Au cœur du parc national d'Amboseli au Kenya, 15 éléphants sont morts dans des circonstances mystérieuses, suscitant l'alarme des défenseurs de la nature et des communautés locales. Les décès, survenus entre le 24 juin et le 24 juillet, ont conduit les autorités à soupçonner une exposition aux pesticides, en particulier aux produits chimiques à base de cyanure utilisés dans les fermes de tomates de la région de Kimana. Ces fermes se trouvent dans l'écosystème d'Amboseli, un corridor vital reliant le parc au parc national de Tsavo et s'étendant à la Tanzanie. Les éléphants, dont beaucoup parcourent de longues distances à la recherche de nourriture, ont été retrouvés morts à l'extérieur du parc, soulevant des questions urgentes sur les pratiques agricoles et la santé environnementale.

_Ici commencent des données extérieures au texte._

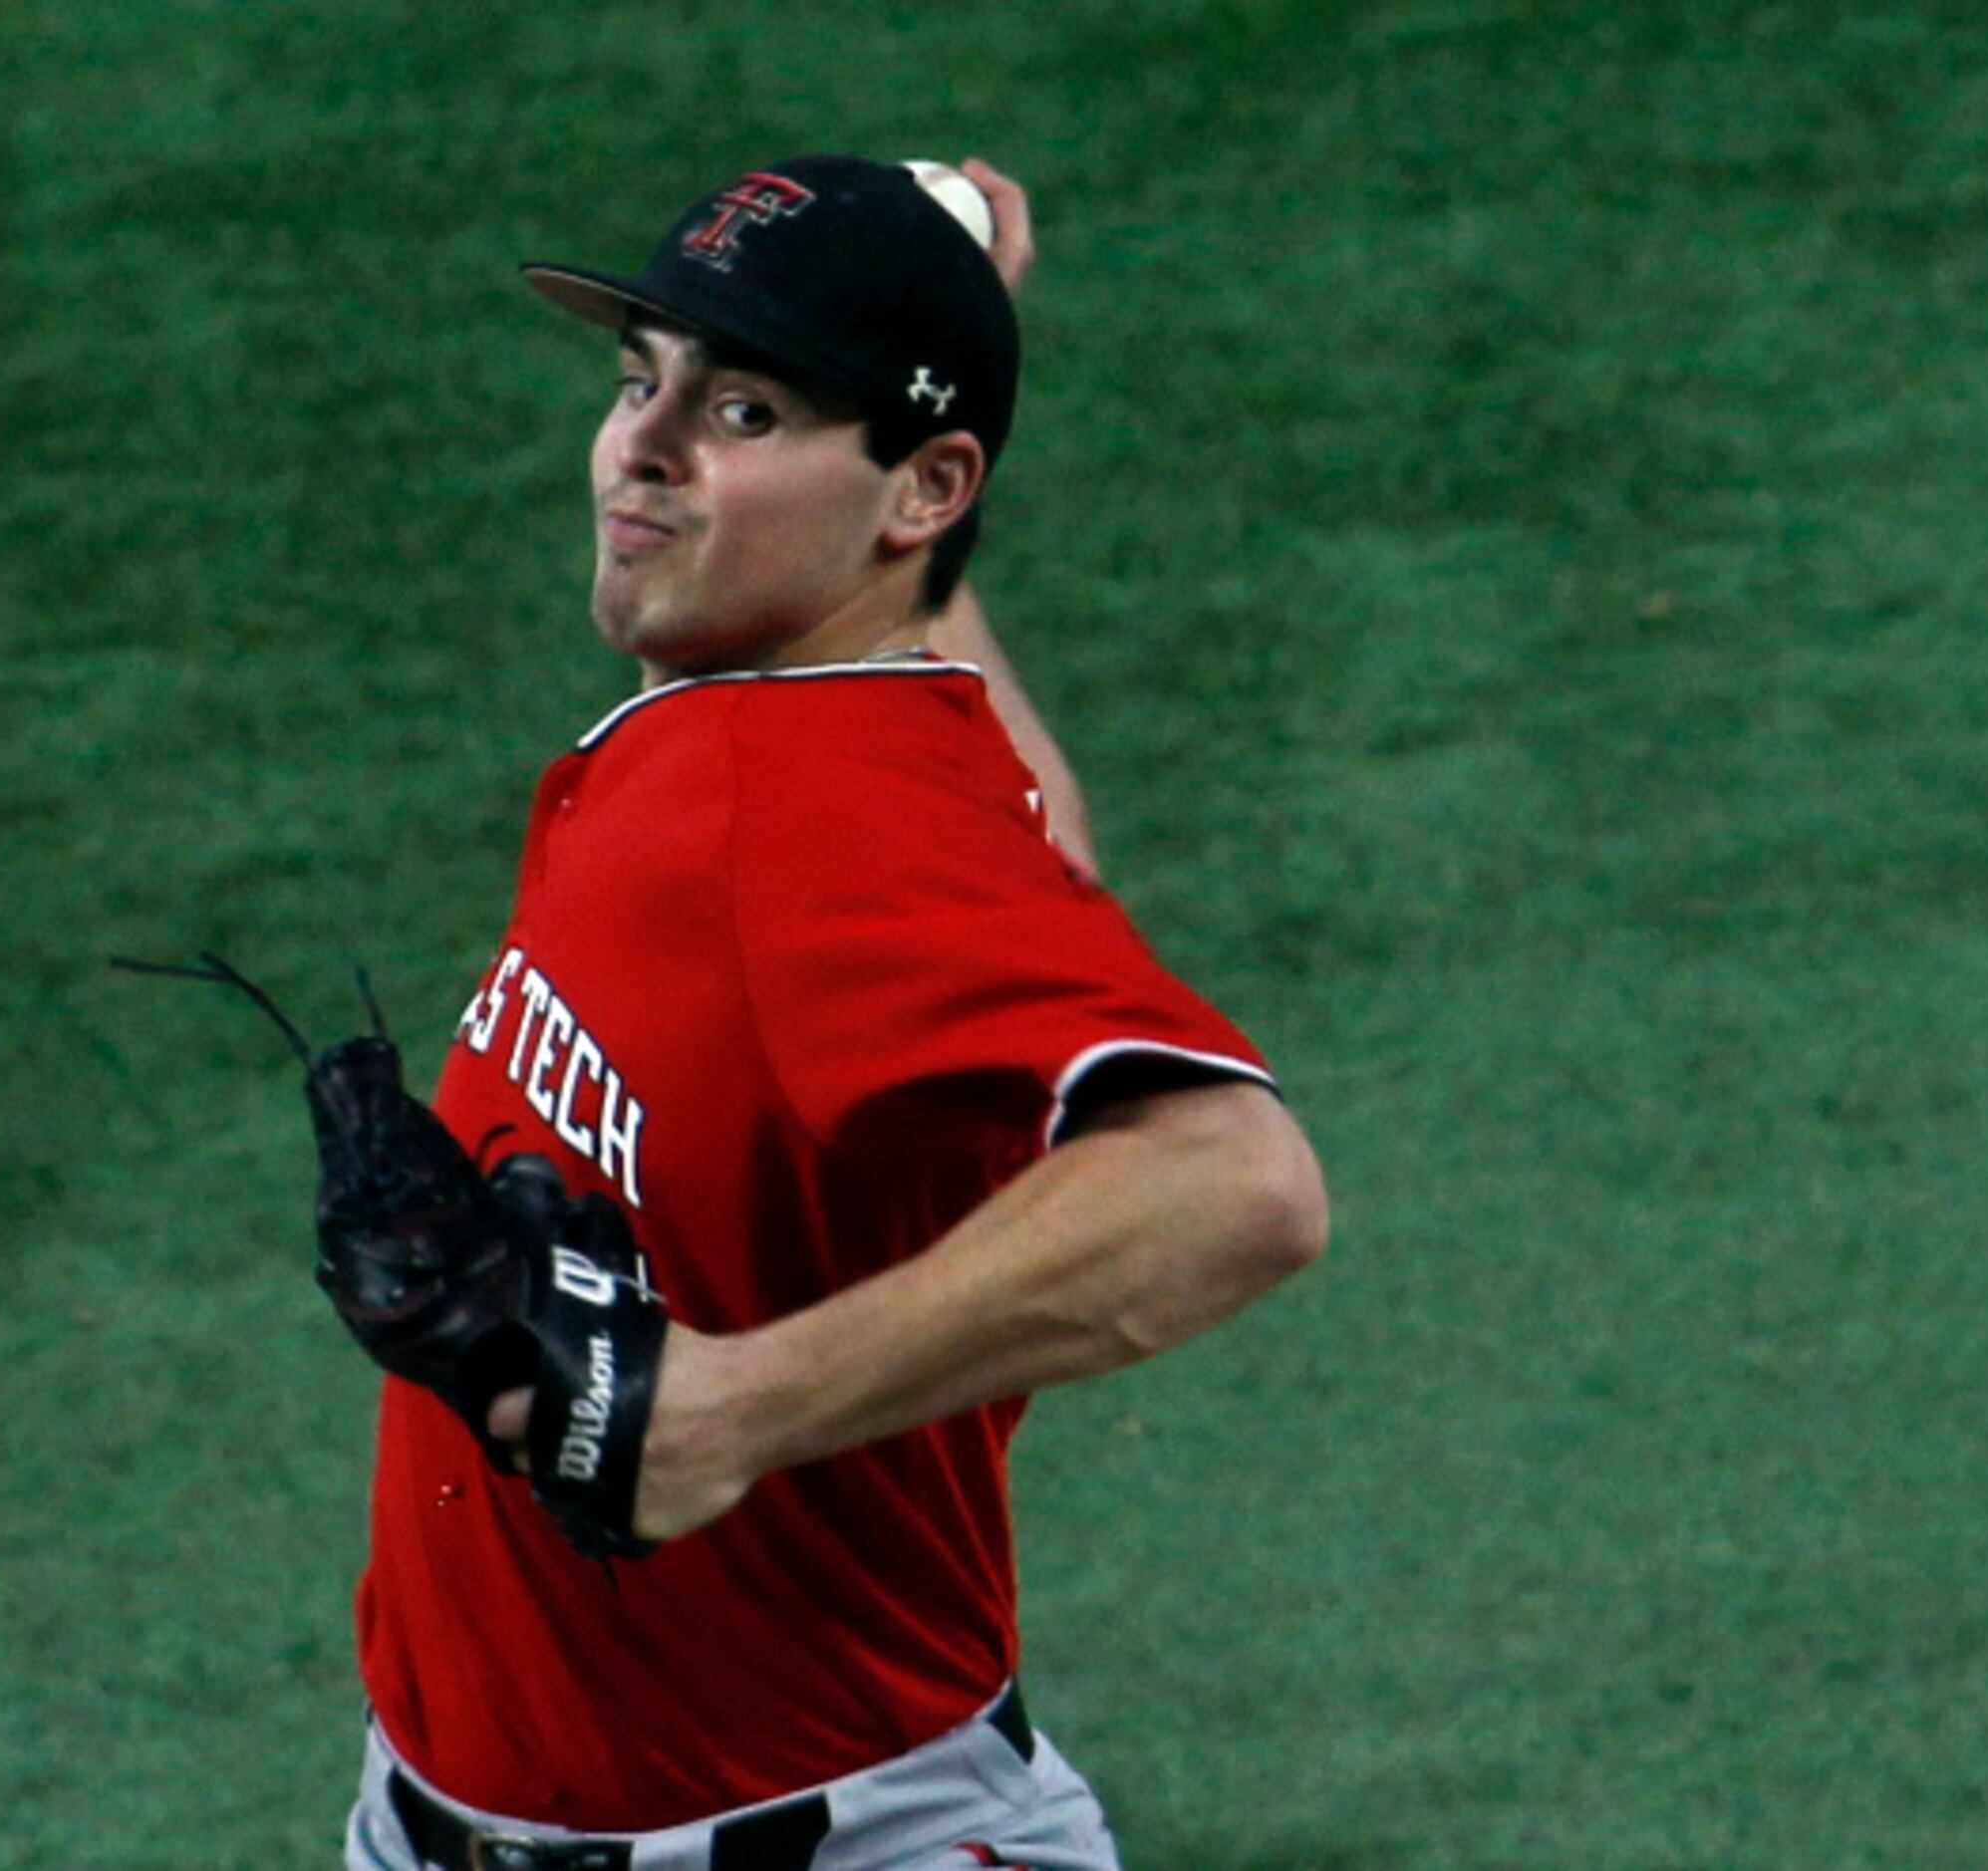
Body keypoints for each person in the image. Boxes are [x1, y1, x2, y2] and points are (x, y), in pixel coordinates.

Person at [344, 153, 1328, 1871]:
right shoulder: (824, 738)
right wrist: (925, 427)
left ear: (925, 487)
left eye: (742, 408)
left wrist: (730, 1410)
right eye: (640, 377)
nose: (643, 446)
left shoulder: (801, 812)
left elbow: (1237, 1179)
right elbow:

Le service de la faune du Kenya (KWS) a confirmé que certains des éléphants décédés présentaient des signes de paralysie partielle, suggérant un empoisonnement. Les tests initiaux ont révélé des traces de cyanure dans le contenu de l'estomac des animaux. Le Dr Isaac Lekolool, vétérinaire en chef de KWS, a noté que, bien que le cyanure ait été identifié, la cause restait incertaine. Il a souligné que la situation semblait isolée, survenant sur une courte période de temps. "Il est difficile de dire parce que nous n'avons pas vu ce genre de cas auparavant", a-t-il expliqué. "Bien que la possibilité d'un empoisonnement intentionnel ne puisse être exclue, les responsables ont reconnu que les preuves indiquent une exposition accidentelle par des produits chimiques agricoles.
Daniel Nina, représentant des propriétaires terriens locaux, a exprimé son incrédulité face à la situation actuelle. "Nous sommes restés avec cette faune pendant des décennies et n'avons jamais connu cela", a-t-il déclaré. "Ce sentiment fait écho chez d'autres agriculteurs qui soutiennent que de tels incidents sont sans précédent dans la région.
Il a révélé qu'un agriculteur de Kimana utilisait un insecticide contenant un ingrédient actif lié au cyanure. Wangunyu Njuguna, l'auteur du rapport, a souligné le manque de réglementation et d'application. "Malgré son caractère illégal au Kenya, certains produits agrochimiques toxiques sont introduits clandestinement à travers la frontière avec la Tanzanie", a-t-elle déclaré. "Ce commerce informel souligne un problème plus large: l'utilisation généralisée de substances hautement dangereuses dans les fermes kényanes, souvent avec une surveillance minimale.
Kahumbu, qui a consacré près de trois décennies à la conservation des éléphants, a fait valoir que les informations disponibles ne sont pas suffisamment détaillées. "Nous n'avons pas assez d'informations détaillées pour avoir confiance dans cette affirmation que cela est dû aux pesticides dans les cultures", a-t-elle déclaré. "Certaines informations ont été rendues publiques, mais elles ne s'additionnent pas". D'autres, parlant anonymement, ont contesté la cohérence de la théorie des pesticides avec le comportement des éléphants. Ils ont noté que les éléphants mâles, généralement plus aventureux, sont plus enclins à attaquer les fermes. Pourtant, un seul des 15 éléphants touchés était un mâle adulte, ce qui jette le doute sur la théorie.
Les enquêtes se poursuivent et l'accent est mis sur la compréhension de la cause exacte des décès et sur la résolution des problèmes sous-jacents affectant à la fois les populations humaines et animales.